The incentive might become more apparent as time goes on.
- long term up-time commitments
- stability guarantees
- dedicated Moderation services
- dedicated help service
- performance guarantees
- additional features or parallel services beyond ordinary masto (eg search, blogging, feed sorting/algorithms, or even fusion of additional platforms like lemmy)
- active sponsorship of developers contributing back to masto
- subscription is part of a dedicated app too (see, eg, Mammoth)
As a Mastodon subscriber on a typical server, I haven’t found any of that to be particularly necessary. Perhaps there are some advanced users who might find it useful though. 
Interesting. I feel like long term stability, up time and performance would be valuable to many users. In many ways I’d say just going on to mastodon.social is a bit of a cop out as it heavily dilutes the decentralised structure that is arguably the point of all of this. Multiple paid instances would be healthier. And there, as a user on a relatively peripheral instance but one that is paid-for, longevity and stability become increasingly valuable.
Otherwise, instance providers putting the work into trying to provide a relatively “complete” fediverse palette of tools while making it as easy as possible for the users could also be interesting.
What I mean is that long-term stability and up time don’t seem to be a problem for current servers.
It’s definitely an issue with small, niche servers unfortunately. Had a friend’s just go down unexpectedly this week with no warning to let the handful of people on there migrate, so they’re starting over from scratch. My craft server shut down a couple weeks ago although we did get a month warning there so could go through the proper migration process.

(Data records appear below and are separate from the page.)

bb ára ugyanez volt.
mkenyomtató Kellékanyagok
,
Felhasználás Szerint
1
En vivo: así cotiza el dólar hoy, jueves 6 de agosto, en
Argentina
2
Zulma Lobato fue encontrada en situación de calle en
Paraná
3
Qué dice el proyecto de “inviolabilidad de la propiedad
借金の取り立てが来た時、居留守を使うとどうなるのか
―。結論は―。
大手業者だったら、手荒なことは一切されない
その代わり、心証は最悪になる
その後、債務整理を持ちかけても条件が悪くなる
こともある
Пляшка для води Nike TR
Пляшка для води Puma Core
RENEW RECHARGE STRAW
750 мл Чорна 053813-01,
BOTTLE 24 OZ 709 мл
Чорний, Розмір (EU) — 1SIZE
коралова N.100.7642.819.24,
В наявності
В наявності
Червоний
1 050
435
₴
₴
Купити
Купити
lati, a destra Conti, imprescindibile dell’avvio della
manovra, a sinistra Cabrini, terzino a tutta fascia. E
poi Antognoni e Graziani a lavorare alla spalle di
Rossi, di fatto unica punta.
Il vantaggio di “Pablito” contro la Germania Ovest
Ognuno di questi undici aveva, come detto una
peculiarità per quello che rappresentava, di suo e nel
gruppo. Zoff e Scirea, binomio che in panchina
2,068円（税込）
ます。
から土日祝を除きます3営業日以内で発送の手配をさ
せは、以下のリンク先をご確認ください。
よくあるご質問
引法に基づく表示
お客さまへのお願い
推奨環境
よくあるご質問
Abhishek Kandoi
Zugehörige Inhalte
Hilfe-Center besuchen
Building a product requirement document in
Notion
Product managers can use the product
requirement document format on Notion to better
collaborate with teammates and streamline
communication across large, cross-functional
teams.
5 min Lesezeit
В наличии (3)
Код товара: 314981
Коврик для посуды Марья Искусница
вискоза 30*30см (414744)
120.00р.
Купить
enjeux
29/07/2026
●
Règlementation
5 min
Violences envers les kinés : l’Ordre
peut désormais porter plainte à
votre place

I try and donate to all my Fedi servers just to make it worth the admin’s while, because I prefer smaller servers in general but don’t want them to suddenly disappear!
Yea I’d say it isn’t a problem for anyone until it is. All of the notable examples of a server going down that I’ve seen were a surprise to its users. On top of that, I’d expect many have fairly hefty expectations of their server’s longevity. Like 10-15 years, more or less as long as they’ve been using Twitter etc.
You could probably trust that an instance you’re paying for will be more stable/less likely to randomly shut down.